Censorship & Comics

gregsmallwood:

I want to talk about Censorship for a moment.  To make sure we’re on the same page, here’s the easiest-to-access definition from Wikipedia:

Censorship is the suppression of speech, public communication or other information which may be considered objectionable, harmful, sensitive, politically incorrect or inconvenient as determined by governments, media outlets, authorities or other groups or institutions.

Self-censorship is the act of censoring or classifying one’s own work (blog, book[s], film[s], or other forms of media), out of fear of, or deference to, the sensibilities or preferences (actual or perceived) of others and without overt pressure from any specific party or institution of authority.

Okay, that’s fine, but we all know anyone can update/change Wikipedia.  So how does the American Civil Liberties Union (the foremost source on Censorship in America and the world) define it?  They say the following:

“Censorship, the suppression of words, images, or ideas that are ‘offensive,’ happens whenever some people succeed in imposing their personal political or moral values on others. Censorship can be carried out by the government as well as private pressure groups. Censorship by the government is unconstitutional.

In contrast, when private individuals or groups organize boycotts against stores that sell magazines of which they disapprove, their actions are protected by the First Amendment, although they can become dangerous in the extreme. Private pressure groups, not the government, promulgated and enforced the infamous Hollywood blacklists during the McCarthy period. But these private censorship campaigns are best countered by groups and individuals speaking out and organizing in defense of the threatened expression.”

-“What is Censorship?”, www.aclu.org

If you want to pressure artists into removing their art from future publication, fine. If you want to pressure writers into staying away from certain subjects, fine.  If you want to call particular comics dangerous and demand that they be removed from shelves, fine. But PLEASE be honest about what you’re doing. Admit the truth. Admit that you’d rather people’s feelings be spared from hurt than allow artists create art unfettered. Admit that you place more value on social justice than art and free speech.  Admit that you are calling for censorship.

Don’t get me wrong - you have every right to express your beliefs and the First Amendment undoubtedly protects your right to call for censorship.
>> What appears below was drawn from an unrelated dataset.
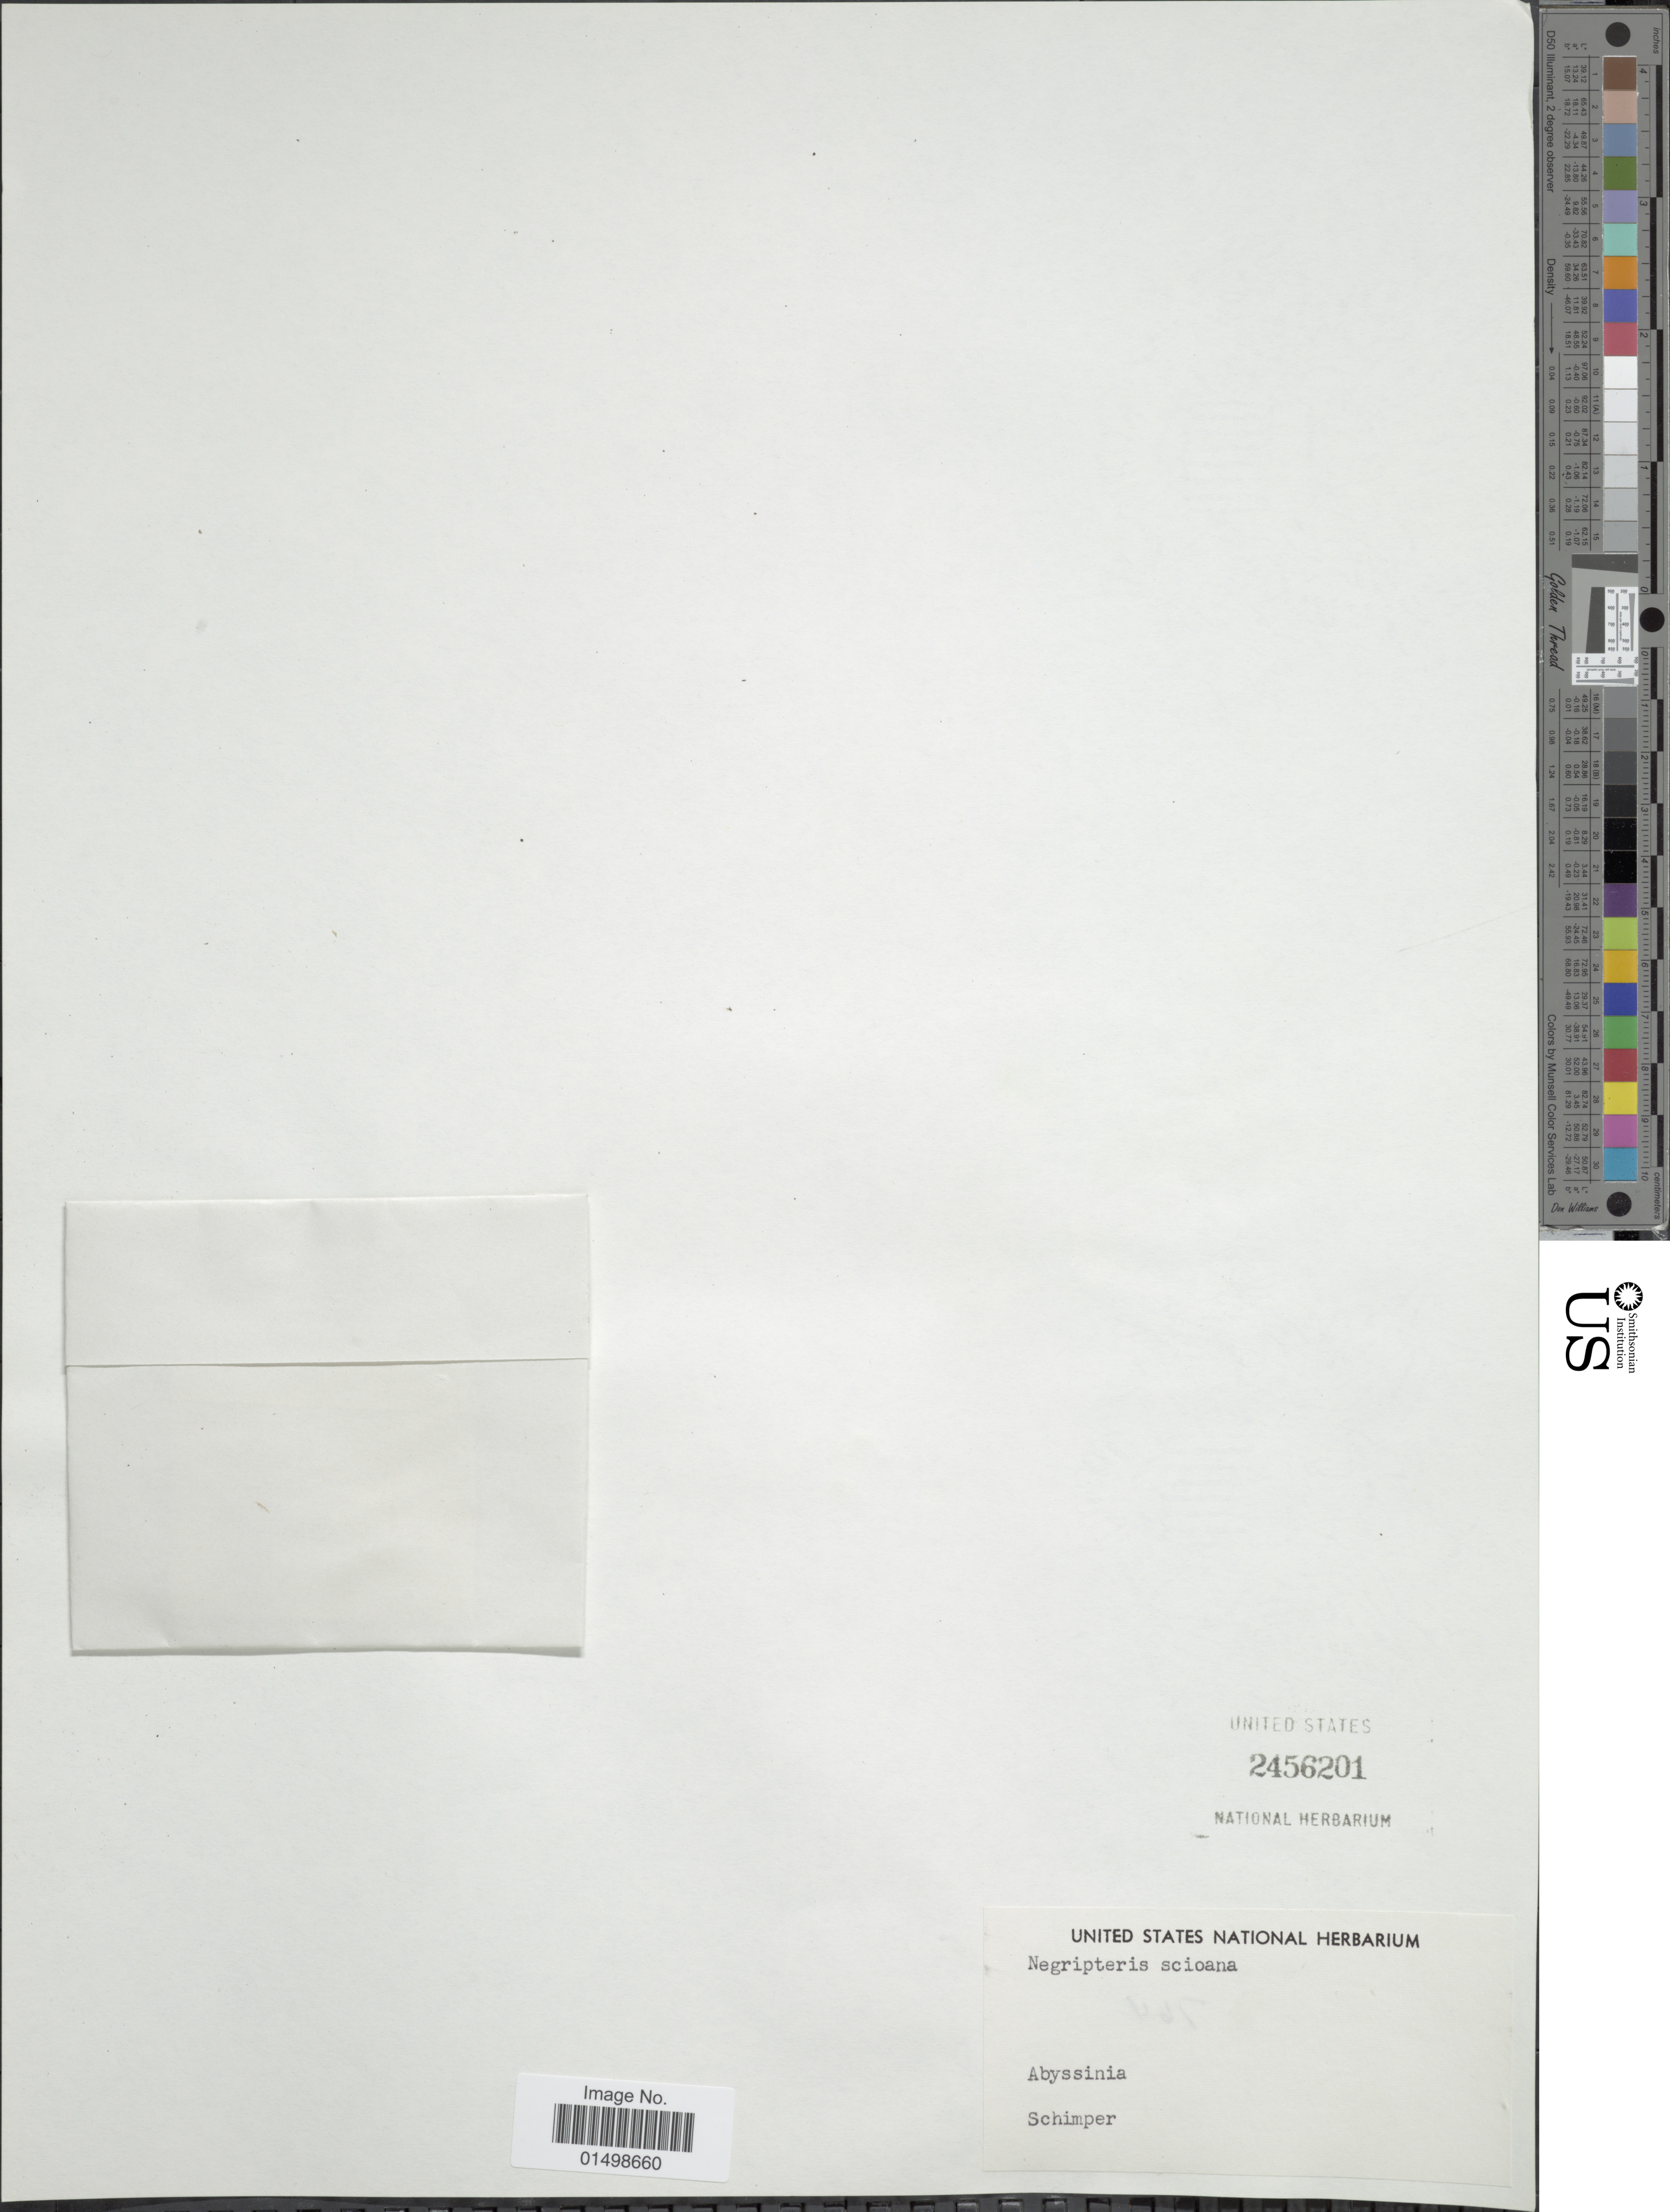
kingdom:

BUT…you absolutely do not get to redefine words.

Censorship is censorship. When you put pressure on an artist in an effort to change what kind of art they produce, you are engaging in censorship.

You may have reasons that seem perfectly just as to why you advocate removing specific words or subjects from fiction. Doesn’t change the fact that you’re calling for censorship. The people who ban books have their reasons, too. Remember, worthwhile causes will stand up to basic scrutiny or an artistic interpretation.

You may call yourself a critic. Fair enough. But keep in mind that critics don’t call for removal. Critics don’t label art dangerous or suggest that art may incite violence. Critics don’t tell artists to stop producing content because it makes someone feel bad. People who do are advocating censorship. They do not support free expression.

I want to remind you that the Comics Code Authority was not instituted by the U.S. Government. No judge ordered EC or William Gaines to cease publishing comics.  The CCA happened because a very small group of people convinced the public that the subject matter in certain comics was inciting violent and sexually deviant behavior in children. In order to survive, comic book publishers turned to self-censorship. Because of that, the growth of a great American storytelling medium was stunted for decades.

This industry has already suffered through one Frederic Wertham. It doesn’t need a bunch of Mini-Werthams taking his place sixty years later.

A reminder the mini-Werthams also exist in poetry circles.